Similarly, the Australia firm Webjet partnered with Microsoft to announce a Proof-of-Concept solution that uses Blockchain to streamline it’s hotel reservations. They claim it will:
- Remove the risk of data inaccuracies – ensuring all parties are paid the correct and agreed amounts and boosting customer experiences as bookings are not lost or inaccurate
- Streamline payment processes – invoices are captured and paid in a timely manner with significantly reduced reconciliation costs
- Boost data security – made of individual data nodes and as a read/write-once database, blockchain reduces fraud and establishes trust and accountability
- Resolve pain points in the payment process – wholesalers and hotels can focus on improving the customer experience, rather than addressing issues in the booking process.
Webjet’s Managing Director, John Guscic said “Globally, hotel room wholesaling is a hundred-billion-dollar marketplace. Every day there are millions of transactions taking place and a single hotel stay could involve five or more transactions in the distribution chain. This marketplace can be prone to data discrepancies due to the volume of bookings passing through multiple systems.
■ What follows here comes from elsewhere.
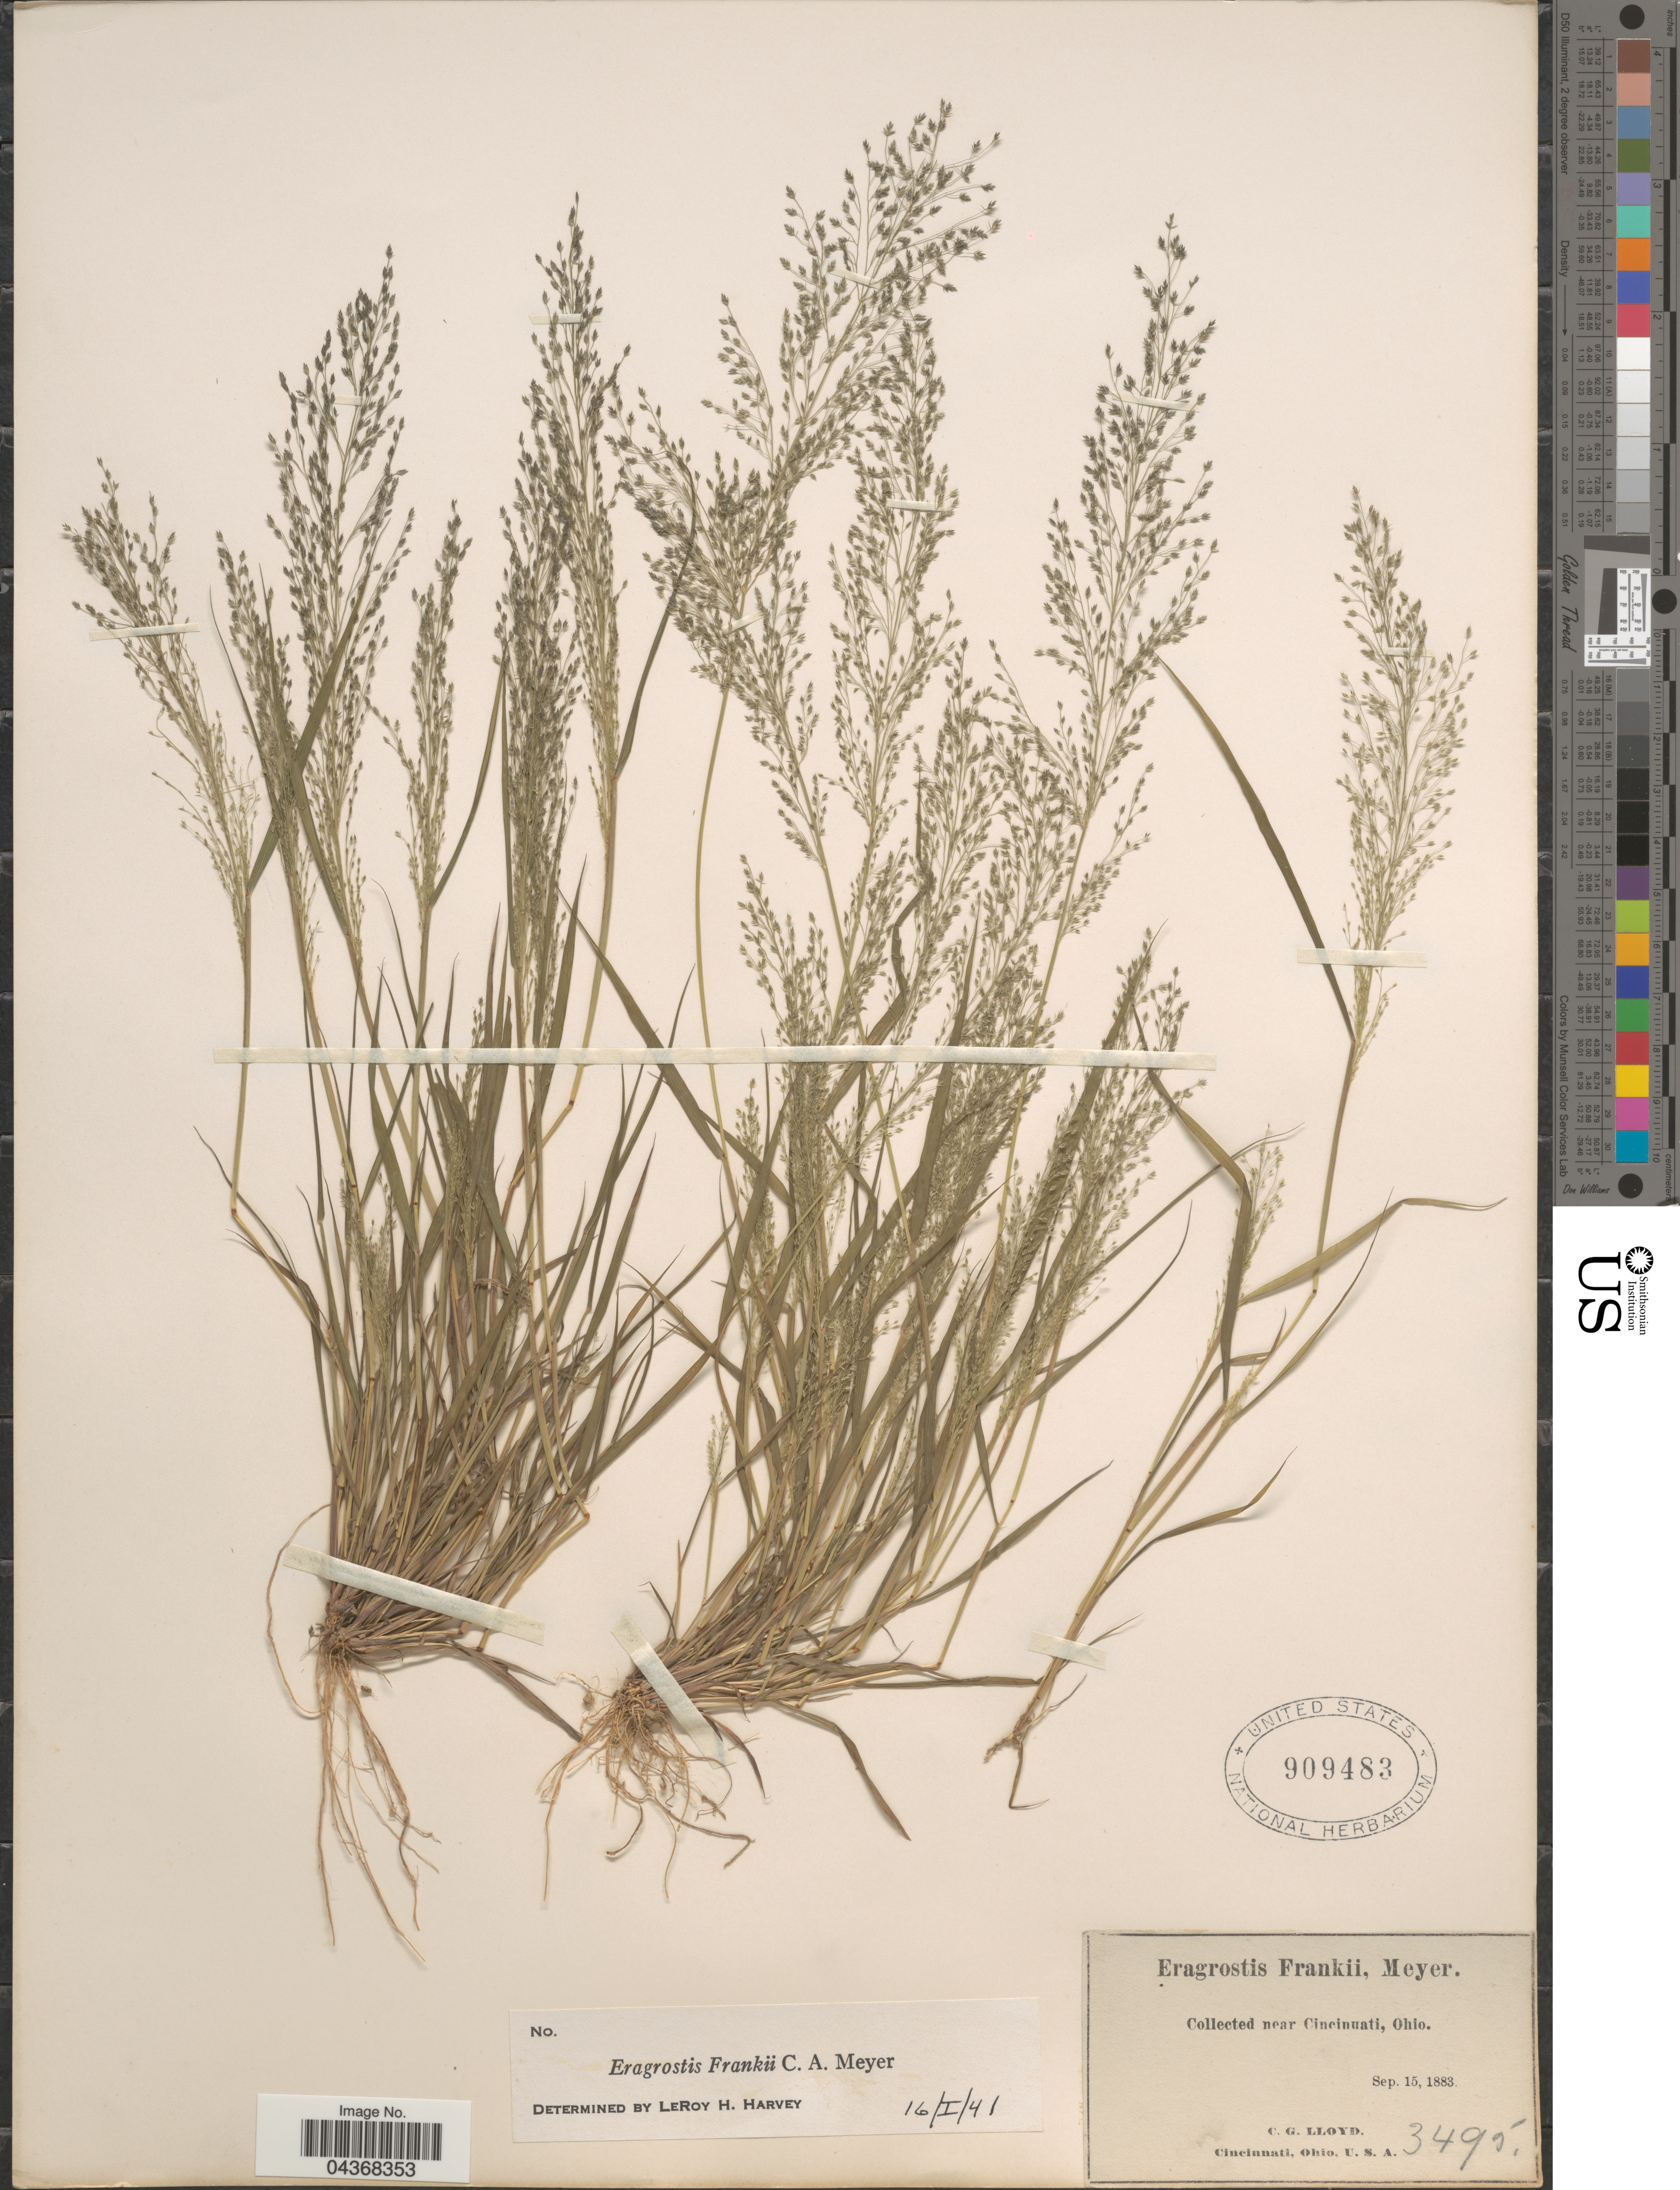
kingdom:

Between five and 10% of bookings can be impacted or, in other words, up to 10 billion dollars’ worth of transactions”.
From Worldgo’s perspective, we are trusted with a client’s budget, as well as highly personal information such as passport numbers and personal travel preferences. Having Blockchain as an ‘unhackable’ platform to store these ‘blocks’, and to process unique transactions eliminates a host of potential risk issues, and with the aid of a crystal ball, it should be able to reduce transactional fees. A reduction in errors and omissions as well as transactional savings could be enough to make a noticeable improvement on everyone’s bottom line.